Cette façon d'envisager le théâtre, en arrêtant, en figeant le processus de répétition, revient finalement à le faire mourir. Nous, au contraire, nous essayons de le garder vivant, de le prolonger dans un mouvement qui n'a pas de point d'achèvement, un mouvement permanent qui commence sans public et qui continue avec lui au long des représentations. Cette façon de créer, est, pour nous, une manière de combattre la notion de produit au théâtre. (in La Terrasse, nov.2007) ”
Jeune metteur en scène, attachée à la compagnie d'
Ores et déjà, Sylvain Creuzevault réalise sa première mise en scène en 2003 avec
Les mains bleues de Larry Tremblay. Il s'attaque ensuite au corrosif Marius Von Mayenburg et son
Visages de feu, dans lequel l'écriture glacé et incisive du jeune dramaturge de la Schaubühne dissèque les mécanisme de la famille. Sa mise en scène fiévreuse et délurée de
Baal, la pièce de jeunesse de
Bertolt Brecht, est présenté en 2006 aux Ateliers Berthier dans le cadre du festival d'Automne.
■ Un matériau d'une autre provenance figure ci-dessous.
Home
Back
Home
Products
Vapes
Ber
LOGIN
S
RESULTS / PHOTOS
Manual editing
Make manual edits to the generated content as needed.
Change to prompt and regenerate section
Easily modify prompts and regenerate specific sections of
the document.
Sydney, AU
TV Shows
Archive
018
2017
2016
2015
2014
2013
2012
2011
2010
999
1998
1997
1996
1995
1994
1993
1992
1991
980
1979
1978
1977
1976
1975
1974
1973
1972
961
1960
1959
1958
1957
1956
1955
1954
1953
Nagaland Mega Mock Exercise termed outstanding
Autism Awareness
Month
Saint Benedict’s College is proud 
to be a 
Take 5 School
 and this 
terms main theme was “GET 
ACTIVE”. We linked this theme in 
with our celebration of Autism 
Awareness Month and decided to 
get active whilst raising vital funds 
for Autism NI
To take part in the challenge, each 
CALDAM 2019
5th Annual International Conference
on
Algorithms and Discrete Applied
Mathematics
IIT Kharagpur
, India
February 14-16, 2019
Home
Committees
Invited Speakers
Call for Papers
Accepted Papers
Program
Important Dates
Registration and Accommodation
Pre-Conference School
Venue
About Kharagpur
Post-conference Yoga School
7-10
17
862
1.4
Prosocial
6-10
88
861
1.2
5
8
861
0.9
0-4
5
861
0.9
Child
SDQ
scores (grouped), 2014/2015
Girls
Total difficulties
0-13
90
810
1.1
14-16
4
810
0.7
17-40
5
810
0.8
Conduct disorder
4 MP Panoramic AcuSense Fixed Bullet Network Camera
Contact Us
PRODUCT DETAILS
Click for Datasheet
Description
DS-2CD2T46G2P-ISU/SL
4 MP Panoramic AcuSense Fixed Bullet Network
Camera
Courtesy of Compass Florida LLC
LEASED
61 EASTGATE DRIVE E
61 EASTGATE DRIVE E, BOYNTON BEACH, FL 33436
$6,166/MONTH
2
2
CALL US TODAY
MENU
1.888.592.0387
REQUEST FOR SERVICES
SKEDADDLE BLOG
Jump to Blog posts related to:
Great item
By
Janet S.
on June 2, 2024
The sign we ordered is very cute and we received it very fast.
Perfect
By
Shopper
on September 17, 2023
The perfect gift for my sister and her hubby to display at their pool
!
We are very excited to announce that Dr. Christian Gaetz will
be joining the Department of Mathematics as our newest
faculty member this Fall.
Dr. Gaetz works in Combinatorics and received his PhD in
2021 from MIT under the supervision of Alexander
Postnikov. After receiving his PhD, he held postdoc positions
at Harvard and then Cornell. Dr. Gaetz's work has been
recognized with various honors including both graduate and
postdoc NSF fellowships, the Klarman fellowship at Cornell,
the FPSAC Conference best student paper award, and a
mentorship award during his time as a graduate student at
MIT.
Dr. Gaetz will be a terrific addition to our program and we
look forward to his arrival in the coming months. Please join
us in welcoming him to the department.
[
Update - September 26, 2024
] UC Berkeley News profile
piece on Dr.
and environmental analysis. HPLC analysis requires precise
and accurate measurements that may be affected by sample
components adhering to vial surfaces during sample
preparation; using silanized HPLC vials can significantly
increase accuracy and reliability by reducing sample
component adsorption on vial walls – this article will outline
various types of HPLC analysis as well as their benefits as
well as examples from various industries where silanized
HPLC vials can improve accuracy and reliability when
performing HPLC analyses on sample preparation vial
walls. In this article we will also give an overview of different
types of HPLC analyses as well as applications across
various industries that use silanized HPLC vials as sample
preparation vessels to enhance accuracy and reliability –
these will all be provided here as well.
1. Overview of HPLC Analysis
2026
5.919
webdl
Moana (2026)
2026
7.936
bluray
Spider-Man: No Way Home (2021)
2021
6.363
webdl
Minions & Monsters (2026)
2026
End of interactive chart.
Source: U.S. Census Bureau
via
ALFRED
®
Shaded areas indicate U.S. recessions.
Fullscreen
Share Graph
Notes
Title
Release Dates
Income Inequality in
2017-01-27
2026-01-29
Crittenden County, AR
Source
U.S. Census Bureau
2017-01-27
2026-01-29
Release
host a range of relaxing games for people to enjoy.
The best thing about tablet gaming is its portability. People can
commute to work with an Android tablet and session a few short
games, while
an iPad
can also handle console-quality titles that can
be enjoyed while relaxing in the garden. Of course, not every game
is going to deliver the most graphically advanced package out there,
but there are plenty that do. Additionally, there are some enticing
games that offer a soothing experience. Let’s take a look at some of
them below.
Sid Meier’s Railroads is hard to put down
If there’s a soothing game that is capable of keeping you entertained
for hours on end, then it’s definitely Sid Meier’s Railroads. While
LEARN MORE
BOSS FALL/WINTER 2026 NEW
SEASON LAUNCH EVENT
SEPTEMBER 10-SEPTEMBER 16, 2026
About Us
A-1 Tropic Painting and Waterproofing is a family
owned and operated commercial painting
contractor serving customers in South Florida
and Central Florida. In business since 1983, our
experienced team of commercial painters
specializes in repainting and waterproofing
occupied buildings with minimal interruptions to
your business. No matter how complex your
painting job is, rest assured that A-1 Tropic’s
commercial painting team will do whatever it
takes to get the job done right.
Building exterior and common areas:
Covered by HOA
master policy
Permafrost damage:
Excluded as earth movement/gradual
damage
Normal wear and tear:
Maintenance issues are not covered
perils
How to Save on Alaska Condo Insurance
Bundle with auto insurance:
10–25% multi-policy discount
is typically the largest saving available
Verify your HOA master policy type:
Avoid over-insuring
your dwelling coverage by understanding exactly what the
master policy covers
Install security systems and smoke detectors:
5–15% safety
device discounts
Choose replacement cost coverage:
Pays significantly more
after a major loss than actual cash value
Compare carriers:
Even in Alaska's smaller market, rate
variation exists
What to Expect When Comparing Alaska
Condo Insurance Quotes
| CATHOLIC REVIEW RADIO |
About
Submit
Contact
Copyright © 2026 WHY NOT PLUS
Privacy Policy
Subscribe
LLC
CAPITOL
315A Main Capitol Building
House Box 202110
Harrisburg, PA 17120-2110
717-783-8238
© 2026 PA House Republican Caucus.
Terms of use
Il dirige ensuite une création collective le
Père Tralalère en 2007, qui se fera remarquer par sa construction singulière. Sur un canevas prédéfini, et sur fond de crise familiale, les comédiens improvisent chaque soir de nouveaux dialogues et situations. Pari ambitieux. En 2008, Sylvain Creuzevault signe la mise en scène du monologue
Product du radical Mark Ravenhill avec Christian Benedetti.